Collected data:
+++++

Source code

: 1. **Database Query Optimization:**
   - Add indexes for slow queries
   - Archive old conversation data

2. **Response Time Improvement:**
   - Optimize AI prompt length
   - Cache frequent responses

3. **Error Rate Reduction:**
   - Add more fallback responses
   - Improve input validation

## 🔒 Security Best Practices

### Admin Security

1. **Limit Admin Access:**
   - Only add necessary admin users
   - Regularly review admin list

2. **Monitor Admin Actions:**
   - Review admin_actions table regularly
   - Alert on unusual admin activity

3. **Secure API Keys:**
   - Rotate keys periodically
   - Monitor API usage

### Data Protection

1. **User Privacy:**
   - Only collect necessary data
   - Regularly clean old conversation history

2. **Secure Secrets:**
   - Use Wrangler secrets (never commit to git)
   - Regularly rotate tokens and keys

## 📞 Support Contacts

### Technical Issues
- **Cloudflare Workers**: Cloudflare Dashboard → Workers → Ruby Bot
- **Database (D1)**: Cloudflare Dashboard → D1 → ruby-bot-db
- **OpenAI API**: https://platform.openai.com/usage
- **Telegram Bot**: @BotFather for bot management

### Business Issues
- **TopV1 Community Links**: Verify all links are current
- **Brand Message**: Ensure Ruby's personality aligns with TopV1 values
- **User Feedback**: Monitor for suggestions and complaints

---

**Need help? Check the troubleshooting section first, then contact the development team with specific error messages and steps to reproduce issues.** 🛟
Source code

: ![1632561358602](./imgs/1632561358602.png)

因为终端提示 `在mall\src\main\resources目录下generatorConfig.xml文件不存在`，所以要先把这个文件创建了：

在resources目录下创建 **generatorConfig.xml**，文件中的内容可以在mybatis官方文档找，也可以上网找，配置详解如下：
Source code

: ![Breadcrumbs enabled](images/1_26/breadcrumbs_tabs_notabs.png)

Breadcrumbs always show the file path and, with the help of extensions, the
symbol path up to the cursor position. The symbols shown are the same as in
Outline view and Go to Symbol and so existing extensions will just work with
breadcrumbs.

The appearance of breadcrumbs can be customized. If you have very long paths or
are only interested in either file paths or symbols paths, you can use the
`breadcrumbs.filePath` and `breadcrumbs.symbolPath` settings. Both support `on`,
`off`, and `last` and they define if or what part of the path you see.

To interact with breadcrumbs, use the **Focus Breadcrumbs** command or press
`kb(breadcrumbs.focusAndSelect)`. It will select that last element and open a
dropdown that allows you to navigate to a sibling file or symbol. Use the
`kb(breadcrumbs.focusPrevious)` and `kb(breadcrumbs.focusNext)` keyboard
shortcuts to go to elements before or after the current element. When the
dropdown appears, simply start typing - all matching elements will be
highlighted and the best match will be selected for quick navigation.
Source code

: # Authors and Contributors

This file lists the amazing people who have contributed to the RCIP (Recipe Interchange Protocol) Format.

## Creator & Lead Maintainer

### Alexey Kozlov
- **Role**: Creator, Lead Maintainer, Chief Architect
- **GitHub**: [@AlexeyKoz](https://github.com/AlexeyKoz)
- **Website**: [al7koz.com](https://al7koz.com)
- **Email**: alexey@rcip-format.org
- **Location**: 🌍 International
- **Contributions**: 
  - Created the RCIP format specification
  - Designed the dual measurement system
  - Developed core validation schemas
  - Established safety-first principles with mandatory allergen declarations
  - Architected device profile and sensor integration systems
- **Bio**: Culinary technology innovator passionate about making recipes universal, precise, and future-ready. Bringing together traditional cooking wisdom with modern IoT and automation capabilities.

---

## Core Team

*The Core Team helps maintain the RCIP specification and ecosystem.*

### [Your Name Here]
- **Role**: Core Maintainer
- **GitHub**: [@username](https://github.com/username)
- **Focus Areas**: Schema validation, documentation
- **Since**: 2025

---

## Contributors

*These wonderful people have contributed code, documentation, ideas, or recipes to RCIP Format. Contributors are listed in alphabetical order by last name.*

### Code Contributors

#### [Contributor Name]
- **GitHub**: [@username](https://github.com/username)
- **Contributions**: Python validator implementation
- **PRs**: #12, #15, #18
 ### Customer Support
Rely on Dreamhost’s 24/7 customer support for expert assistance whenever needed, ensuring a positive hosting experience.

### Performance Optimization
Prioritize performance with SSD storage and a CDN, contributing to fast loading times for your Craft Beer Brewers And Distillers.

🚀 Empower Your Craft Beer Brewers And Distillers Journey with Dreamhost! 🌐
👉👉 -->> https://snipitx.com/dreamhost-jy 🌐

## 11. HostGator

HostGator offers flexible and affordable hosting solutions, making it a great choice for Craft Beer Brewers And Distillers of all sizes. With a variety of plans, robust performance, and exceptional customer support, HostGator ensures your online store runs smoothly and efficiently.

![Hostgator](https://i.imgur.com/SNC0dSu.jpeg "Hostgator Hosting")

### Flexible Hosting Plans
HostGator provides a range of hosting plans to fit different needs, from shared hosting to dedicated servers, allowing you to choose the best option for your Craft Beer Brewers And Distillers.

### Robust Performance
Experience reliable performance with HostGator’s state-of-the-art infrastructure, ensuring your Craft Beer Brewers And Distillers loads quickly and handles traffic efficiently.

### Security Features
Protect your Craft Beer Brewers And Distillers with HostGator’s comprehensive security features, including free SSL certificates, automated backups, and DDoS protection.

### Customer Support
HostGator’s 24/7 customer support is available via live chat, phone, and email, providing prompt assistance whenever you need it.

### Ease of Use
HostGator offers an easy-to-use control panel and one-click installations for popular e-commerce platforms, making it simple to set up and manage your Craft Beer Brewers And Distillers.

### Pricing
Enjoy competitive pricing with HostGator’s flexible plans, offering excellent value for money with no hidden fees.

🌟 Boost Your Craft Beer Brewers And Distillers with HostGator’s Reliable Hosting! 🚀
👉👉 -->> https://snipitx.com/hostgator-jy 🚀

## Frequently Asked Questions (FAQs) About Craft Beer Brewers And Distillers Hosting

+++++

--- Directive ---
Within the data above, the lines from the one with "- Only add necessary admin users" to the one with "## 📞 Support Contacts" must be repeated exactly; no other line belongs in the answer.

--- Exercise result ---
   - Only add necessary admin users
   - Regularly review admin list

2. **Monitor Admin Actions:**
   - Review admin_actions table regularly
   - Alert on unusual admin activity

3. **Secure API Keys:**
   - Rotate keys periodically
   - Monitor API usage

### Data Protection

1. **User Privacy:**
   - Only collect necessary data
   - Regularly clean old conversation history

2. **Secure Secrets:**
   - Use Wrangler secrets (never commit to git)
   - Regularly rotate tokens and keys

## 📞 Support Contacts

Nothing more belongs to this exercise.